4. The method of claim 1, further comprising:

blending the set of concatenated learning features; and

calculating the third loss based on the set of blended learning features and a predefined ground truth associated with the received input image signal.

5. The method of claim 1,

wherein the final loss is determined based on weighted sum of the first weight, the second weight, and the third weight.

6. The method of claim 1, further comprising:

performing at least one of:

testing the trained neural network by using only the extracted first set of predetermined learning features, or

deploying the trained neural network by using only the extracted first set of predetermined learning features.

7. The method of claim 1,

wherein the trained neural network is configured to perform video data compression.

8. An electronic device for training a neural network using feature augmentation, the electronic device comprising:

a memory and at least one processor, the at least one processor configured to:

obtain an input image signal, wherein the input image signal is a spatial domain signal,

convert the received input image signal into a corresponding spectral domain signal,

extract a first set of predetermined learning features from the spectral domain signal and a second set of predetermined learning features from the spatial domain signal,

convert the first set of predetermined learning features extracted from the spectral domain signal into the spatial domain signal,

concatenate the extracted second set of predetermined learning features and the converted first set of predetermined learning features,

calculate a final loss based on a first loss, a second loss, and a third loss, and

train the neural network using the calculated final loss.

9. The electronic device of claim 8, wherein the at least one processor configured to:

calculate the first loss based on the converted first set of predetermined learning features and a predefined spectral domain ground truth associated with the input image signal.

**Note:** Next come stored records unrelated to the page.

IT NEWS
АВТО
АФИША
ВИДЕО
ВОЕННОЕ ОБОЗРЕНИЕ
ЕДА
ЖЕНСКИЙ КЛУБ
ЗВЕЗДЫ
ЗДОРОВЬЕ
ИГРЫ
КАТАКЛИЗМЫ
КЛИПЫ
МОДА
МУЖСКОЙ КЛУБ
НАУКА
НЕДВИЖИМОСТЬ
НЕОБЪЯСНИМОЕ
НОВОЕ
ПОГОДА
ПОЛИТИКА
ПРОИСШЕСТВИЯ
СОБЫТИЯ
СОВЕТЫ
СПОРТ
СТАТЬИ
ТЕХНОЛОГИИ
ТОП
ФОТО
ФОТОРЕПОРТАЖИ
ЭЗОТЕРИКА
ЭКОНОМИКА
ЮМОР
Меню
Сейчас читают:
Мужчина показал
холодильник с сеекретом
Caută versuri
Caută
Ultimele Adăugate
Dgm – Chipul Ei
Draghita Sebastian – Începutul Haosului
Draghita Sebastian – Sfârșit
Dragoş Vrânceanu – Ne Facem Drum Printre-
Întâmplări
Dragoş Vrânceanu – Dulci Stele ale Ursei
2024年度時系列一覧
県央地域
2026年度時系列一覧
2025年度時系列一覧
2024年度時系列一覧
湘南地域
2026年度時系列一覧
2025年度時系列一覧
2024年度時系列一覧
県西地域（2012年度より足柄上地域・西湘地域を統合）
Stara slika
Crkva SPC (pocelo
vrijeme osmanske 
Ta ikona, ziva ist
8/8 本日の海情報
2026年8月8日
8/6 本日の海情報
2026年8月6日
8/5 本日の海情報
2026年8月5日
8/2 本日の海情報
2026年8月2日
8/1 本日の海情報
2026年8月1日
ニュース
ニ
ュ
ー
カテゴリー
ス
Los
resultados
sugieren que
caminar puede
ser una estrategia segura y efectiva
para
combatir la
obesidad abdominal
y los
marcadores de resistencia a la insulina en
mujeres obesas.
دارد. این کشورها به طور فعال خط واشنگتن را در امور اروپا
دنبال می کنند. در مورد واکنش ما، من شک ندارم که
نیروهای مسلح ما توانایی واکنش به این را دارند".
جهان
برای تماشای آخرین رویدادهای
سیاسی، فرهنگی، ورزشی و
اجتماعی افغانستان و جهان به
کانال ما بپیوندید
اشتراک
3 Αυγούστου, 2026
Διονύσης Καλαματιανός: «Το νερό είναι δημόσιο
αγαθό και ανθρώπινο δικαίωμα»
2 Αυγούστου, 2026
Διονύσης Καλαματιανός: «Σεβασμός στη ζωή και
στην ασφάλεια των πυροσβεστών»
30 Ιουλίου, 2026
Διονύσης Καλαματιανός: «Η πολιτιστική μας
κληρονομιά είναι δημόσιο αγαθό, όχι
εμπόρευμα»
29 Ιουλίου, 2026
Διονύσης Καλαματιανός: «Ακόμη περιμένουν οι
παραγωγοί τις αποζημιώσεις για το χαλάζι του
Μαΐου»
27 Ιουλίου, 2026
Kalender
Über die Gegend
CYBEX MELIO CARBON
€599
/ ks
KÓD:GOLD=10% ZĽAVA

10. The electronic device of claim 8, wherein the at least one processor configured to:

extract a set of reconstructed features from the extracted second set of predetermined learning features,

calculate the second loss based on the extracted set of reconstructed features and a predefined ground truth associated with the received input image signal.

11. The electronic device of claim 8, wherein the at least one processor configured to:

blend the set of concatenated learning features, and

calculate the third loss based on the set of blended learning features and a predefined ground truth associated with the received input image signal.

12. The electronic device of claim 8, wherein the final loss is determined based on weighted sum of the first weight, the second weight, and the third weight.

13. The electronic device of claim 8, wherein the trained neural network is configured to perform video data compression.

14. The electronic device of claim 8, wherein the at least one processor configured to perform at least one of:

test the trained neural network by using only the extracted first set of predetermined learning features, or

deploy the trained neural network by using only the extracted first set of predetermined learning features.

15. A non-transitory computer-readable recording medium having recorded thereon a program that is executable by a process to perform the method of claim 1.